A soul that accepts suffering with this spirit, will become a ‘praise to His Glory’. As Fr. Philipon underlines, we need to distinguish between the internal glory of God, that is that glory that no human being, or even any creature of God, can add or subtract anything to, and on the other hand the external glory of God, which reveals the greatness of the internal glory of God. By aiming at becoming a saint, Elizabeth “gives glory to her adored Master” (L 299), and by bearing “this state of powerlessness with fidelity, with love”, she felt she would “cover Him with glory” (L 220).

On this path, especially at the foot of the cross, Christ left us His Mother “standing, full of strength and courage…teaching me to suffer as He did, to tell me, to make me hear those last songs of His soul which no one else but she, His Mother, could overhear” (LR 41). This is the reason why Blessed Elizabeth wished to be given again the small statue of Our Lady of Lourdes she had at home, and kept it always close by during her last suffering, calling her ‘Janua Coeli’, ‘Gate of Heaven’.

Those who accept suffering with this spirit live everything with interior joy. “I am tasting, experiencing unknown joys,” she writes, “the joy of pain… before I die, I dream to be transformed into Jesus Crucified, and that gives me so much strength in suffering” (L 324).

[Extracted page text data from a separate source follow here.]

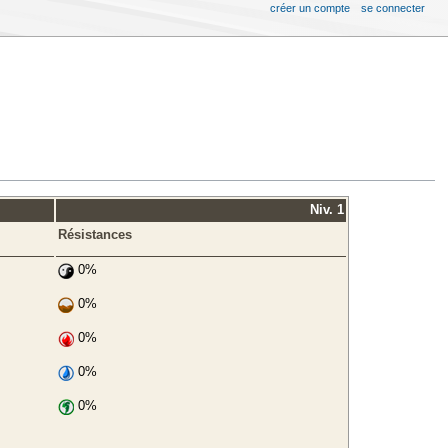
créer un compte
se connecter
Niv. 1
Résistances
0%
0%
0%
0%
0%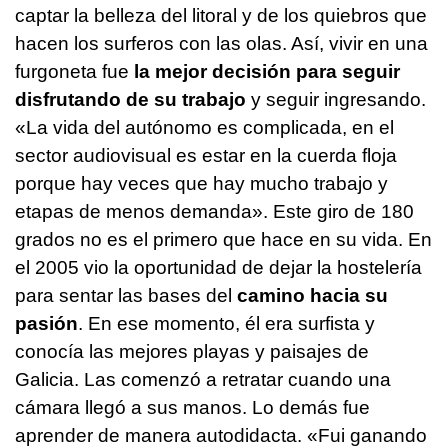
captar la belleza del litoral y de los quiebros que
hacen los surferos con las olas. Así, vivir en una
furgoneta fue
la mejor decisión para seguir
disfrutando de su trabajo
y seguir ingresando.
«La vida del autónomo es complicada, en el
sector audiovisual es estar en la cuerda floja
porque hay veces que hay mucho trabajo y
etapas de menos demanda». Este giro de 180
grados no es el primero que hace en su vida. En
el 2005 vio la oportunidad de dejar la hostelería
para sentar las bases del
camino hacia su
pasión
. En ese momento, él era surfista y
conocía las mejores playas y paisajes de
Galicia. Las comenzó a retratar cuando una
cámara llegó a sus manos. Lo demás fue
aprender de manera autodidacta. «Fui ganando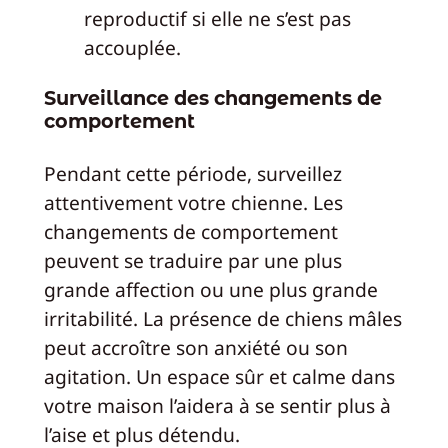
reproductif si elle ne s’est pas
accouplée.
Surveillance des changements de
comportement
Pendant cette période, surveillez
attentivement votre chienne. Les
changements de comportement
peuvent se traduire par une plus
grande affection ou une plus grande
irritabilité. La présence de chiens mâles
peut accroître son anxiété ou son
agitation. Un espace sûr et calme dans
votre maison l’aidera à se sentir plus à
l’aise et plus détendu.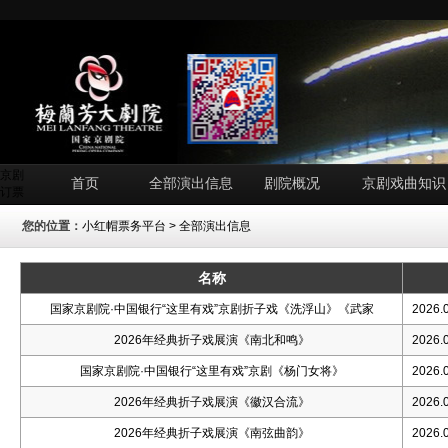
京剧
首页
全部演出信息
剧院概况
京剧戏曲知识
订票
您的位置：
小红帽票务平台
> 全部演出信息
名称
国家京剧院·中国银行“这里有戏”京剧折子戏《洗浮山》《武家
2026.0
2026年经典折子戏展演《南北和鸣》
2026.0
国家京剧院·中国银行“这里有戏”京剧《杨门女将》
2026.0
2026年经典折子戏展演《徽汉合流》
2026.0
2026年经典折子戏展演《南弦曲韵》
2026.0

So the joy in suffering derives not from suffering itself, but from the fact that one is aware of the reason of suffering, knowing the One with whom the given cross is carried. “If you knew how happy I am in the solitude of my little infirmary, my Master is here with me, and we live night and day in a sweet heart-to-heart” (L 267).

In a nutshell one can say that for Blessed Elizabeth of the Trinity, suffering is a gift from God that purifies the soul, moving it to a new reality, with a new name. On this path, the soul is guided by Mary, and they are called to live every moment imbued with Christian joy.

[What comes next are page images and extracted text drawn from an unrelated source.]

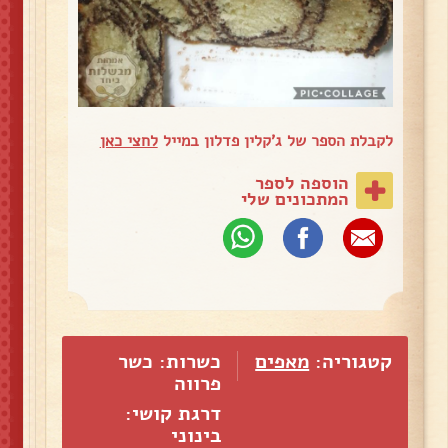
לקבלת הספר של ג'קלין פדלון במייל
לחצי כאן
הוספה לספר
המתכונים שלי
קטגוריה:
מאפים
כשרות: כשר
פרווה
דרגת קושי:
בינוני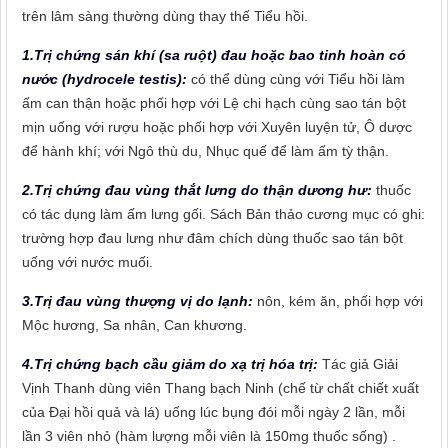
trên lâm sàng thường dùng thay thế Tiểu hồi.
1.Trị chứng sán khí (sa ruột) đau hoặc bao tinh hoàn có
nước (hydrocele testis):
có thể dùng cùng với Tiểu hồi làm
ấm can thận hoặc phối hợp với Lệ chi hạch cùng sao tán bột
mịn uống với rượu hoặc phối hợp với Xuyên luyện tử, Ô dược
để hành khí; với Ngô thù du, Nhục quế để làm ấm tỳ thận.
2.Trị chứng đau vùng thắt lưng do thận dương hư:
thuốc
có tác dụng làm ấm lưng gối. Sách Bản thảo cương mục có ghi:
trường hợp đau lưng như đâm chích dùng thuốc sao tán bột
uống với nước muối.
3.Trị đau vùng thượng vị do lạnh:
nôn, kém ăn, phối hợp với
Mộc hương, Sa nhân, Can khương.
4.Trị chứng bạch cầu giảm do xạ trị hóa trị:
Tác giả Giải
Vịnh Thanh dùng viên Thang bạch Ninh (chế từ chất chiết xuất
của Đại hồi quả và lá) uống lúc bụng đói mỗi ngày 2 lần, mỗi
lần 3 viên nhỏ (hàm lượng mỗi viên là 150mg thuốc sống) .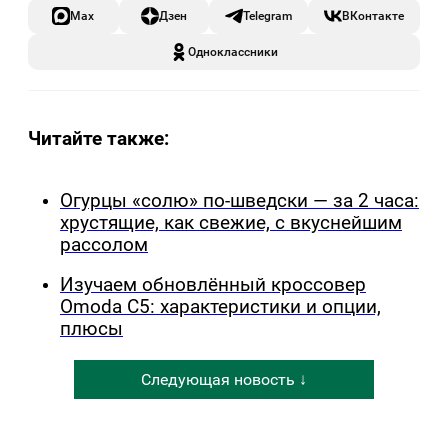
Max
Дзен
Telegram
ВКонтакте
Одноклассники
Читайте также:
Огурцы «солю» по-шведски — за 2 часа:
хрустящие, как свежие, с вкуснейшим
рассолом
Изучаем обновлённый кроссовер
Omoda C5: характеристики и опции,
плюсы
Следующая новость ↓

Baptism itself is a God-given-gift that purifies the soul from original sin and thrusts it forward to receive a new reality, with a new name. Even these souls have Mary as their companion and everything; in their view, it becomes a fountain of interior joy.

Therefore there is not only a certain parallelism between suffering and baptism, but suffering becomes itself God’s gift to live today the baptismal vows. In this way, those who do not have the opportunity to receive baptism, because they never heard of Christ, can reach eternal glory by accepting suffering as a positive gift from a Divine being. Everyone, therefore, as Blessed Elizabeth illustrates in her writings, can be saved by being united to Christ’s death and resurrection, through nothing less than their suffering. It is through suffering that every human being not only can be saved, but will eventually be saved.